I'm getting into amp repairs, and I have a Randall Century 100 (c-100), from '92, on the bench right now. I really could use the schematics to help me along, and all I can find is for the RG80 or RG100 series. There may be similar elements but they're different enough to be confusing to a noob such as myself.

Cheers!

DrGonz78

What are the symptoms with the amp? A roadmap helps repair an amp with a major fault but sometimes we get by without the schematic. Only thing I could find Century related was a 200ii preamp schematic.
"A person who never made a mistake never tried anything new." -Albert Einstein

cin

Thanks!

The amp arrived to me with a loud buzz that's independent of any knob.

I found it had been modified, a capacitor had been added to a resistor in series but that solder job had broken at one end, so neither was connected. So I removed the extra capacitor and reconnected the resistor, but that didn't help the buzz, surprisingly.

I tapped around with a chop stick and found the ceramic capacitor just next to that mod to be very sensitive, so I replaced it. That made the buzz throb.

So I'm not sure what the problem is. The PCB doesn't have any markings on it, and I'm not experienced enough to understand the circuit, though it looks pretty simple. My next step would be to follow the buzz along, from the output jack in, with an oscope. With the schematics I could make sure there's no other mods or missing bits: some holes on the PCB don't have components in them, but the contacts are soldered, and it looks like from the factory.

Thanks for the help!

cin

Looking at this schematic, I think the area I just tinkered with is different, on my c-100:
- The 0.005uF cap I replaced is connected directly from the treble pot to pin 5 (2IN+) of one of the RC4558P, no 22KΩ resistor.
- The 6.8KΩ resistor that was connected to the extra 1uF capacitor I removed, is the second resistor before coming into pin 6 (2IN-) of the same RC4558P. The resistor closest to the pin being a 100KΩ. Not 4.7KΩ and 470KΩ as per the c-200 schematics. And no 0.22uF cap between those and the reverb pot (there's no reverb footswitch either).

So I'm not sure there's much I can get from it.

I found another potential modification around the phone jack, it looks like it may have been replaced, the ground pin has a leftover leg in the solder. And the reverb pot is connected at the chassis, to the signal pins of the phone jack, via a .1uF cap and a 10Ω resistor, what is that about? I can't find a phone jack on the c-200 schematics, I'm assuming it's on the other page.

Recommended course of action?

Cheers!

phatt

Quote from: cin on December 19, 2021, 01:58:12 PM

The amp arrived to me with a loud buzz that's independent of any knob.
Forget all the mods for now because you most likely have a power stage failure.
Set your meter to DC and measure the DC voltage at the speaker terminals.
It should read very low DC voltage i.e. less than 1/2 a volt, the less DC the better.
If the DC reading is high turn off the Amp and disconnect the speaker as you could burn out the Vcoil.

Report findings and the minds here will be able to steer you in the right direction. :tu:
Phil.

cin

#5
Quote from: phatt on December 19, 2021, 09:25:52 PM
Set your meter to DC and measure the DC voltage at the speaker terminals.
It should read very low DC voltage i.e. less than 1/2 a volt, the less DC the better.

Thanks for the tip. I did just that and found only -0.004V DC across the speaker terminals with the speaker plugged-in and buzzing.

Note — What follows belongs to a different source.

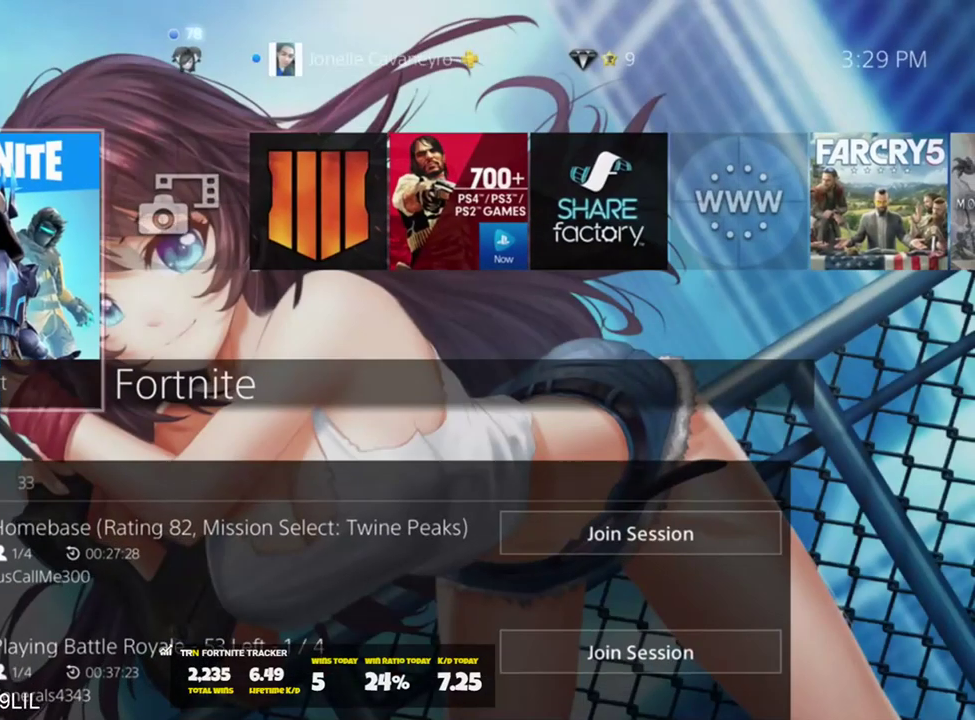
{"buttons": [], "left_stick": "center", "right_stick": "center", "events": [[217, "DPAD_DOWN", "down"], [283, "DPAD_DOWN", "up"]]}
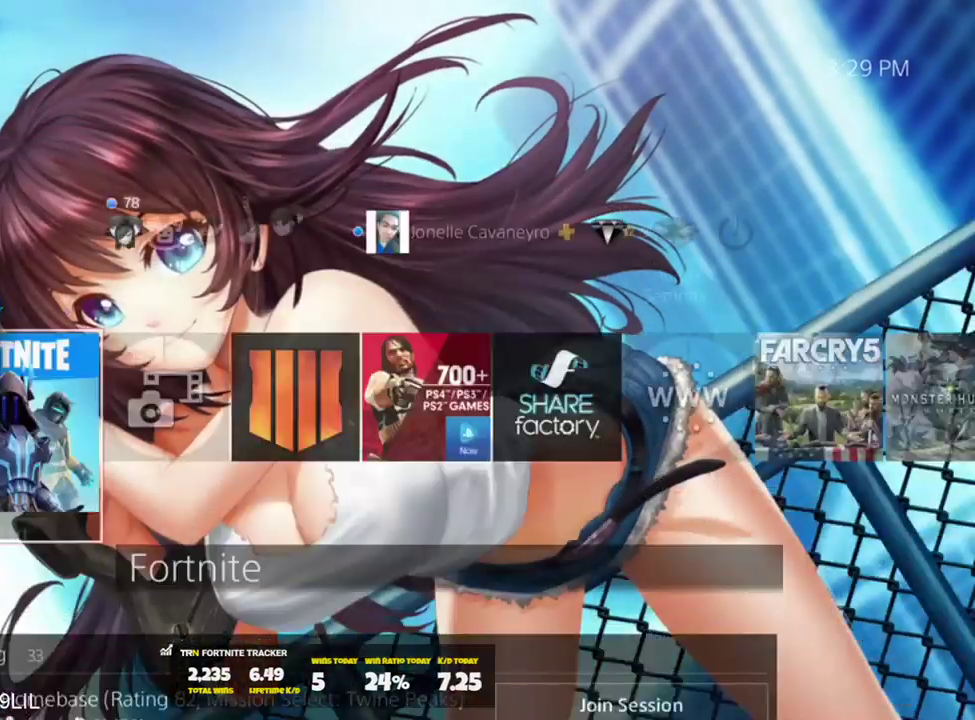
{"buttons": [], "left_stick": "center", "right_stick": "center", "events": [[17, "DPAD_RIGHT", "down"], [117, "DPAD_RIGHT", "up"], [151, "CROSS", "down"], [251, "CROSS", "up"]]}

However, while I was trying to do that with the amp only partially assembled, on cardboard to prevent shorts, I found that the amp wasn't making any sound at one point and then the PCB shifted and made proper contact with the chassis at the ground plate, which caused a small spark at the chassis, and then the buzz was back while the chassis was in contact. So I'm thinking I may have a ground problem? Or it normal for amps not to work unless they have physical contact with the chassis?

Cheers!

phatt

Quote from: cin on December 20, 2021, 12:14:15 PM
Quote from: phatt on December 19, 2021, 09:25:52 PM
Set your meter to DC and measure the DC voltage at the speaker terminals.
It should read very low DC voltage i.e. less than 1/2 a volt, the less DC the better.

Thanks for the tip. I did just that and found only -0.004V DC across the speaker terminals with the speaker plugged-in and buzzing.

I found that the amp wasn't making any sound at one point and then the PCB shifted and made proper contact with the chassis at the ground plate,


Great news 4mV is a good sign.
Q,
At any time while the chassis was not contacting the pcb did the amp pass any audio signal?

Likely there is a ground loop issue, as to exactly what/where is anyone's guess.
Ground plane issues are a pain as there are just so many ways one can wire up the grounding.
Schematics are helpful but grounding is always implied, it's left to the layout design.
The old style point to point wiring is often easier to decipher when trying to work out ground paths.
With PCB it can be a jungle tracing all the possible copper tracks back to ground.

Could be someone has worked on the unit before and forgot to connect something or connected the wrong points.

Quote from: cin on December 20, 2021, 12:14:15 PM
Or it normal for amps not to work unless they have physical contact with the chassis?
Cheers!

Depends on the design,,, but Normally yes if Circuit is NOT grounded to chassis there will be more hum/buzz.

Be aware Some PCBs use a mounting post as ground back to chassis.
While others might Isolate that point with a fiber washer.  (again, depends on the layout design used)
I've been caught once forgetting to put the isolation washer back which gave me a hum and baffled me for days.
Sorry i can't be more help others here might be able to help.

If you can take a picture of the PCB (both sides) and a pic of Chassis as best you can to show what we are looking at might help.
Phil.

cin

Quote from: phatt on December 20, 2021, 09:25:42 PM
Q,
At any time while the chassis was not contacting the pcb did the amp pass any audio signal?

If you can take a picture of the PCB (both sides) and a pic of Chassis as best you can to show what we are looking at might help.

No, I don't think there was any audio coming out until the ground plate made contact with the chassis, then the buzz returned with the signal. Looking at the PCB I'm pretty sure the ground goes to the chassis.

Here's some photos of it all, I can provide more, or closeups, if need be.

You're all being very generous with your help, thanks!



phatt

#8
Hi Cin,
Well done, Good pics and the light behind is a big plus. :tu:
Arrh huh, You have a spring reverb tank.  They can cause a big hum if someone plugged it in reverse.
The tanks are often marked input/output so wise to check them.
The output cable will be the one with the ground wire on the PCB (2 spades), while the drive cable only has one spade conn. (that is the usual setup)
If that is correct and you still have hum then use the meter to check ground continuity from the tank case all the way back to the cable and PCB spades.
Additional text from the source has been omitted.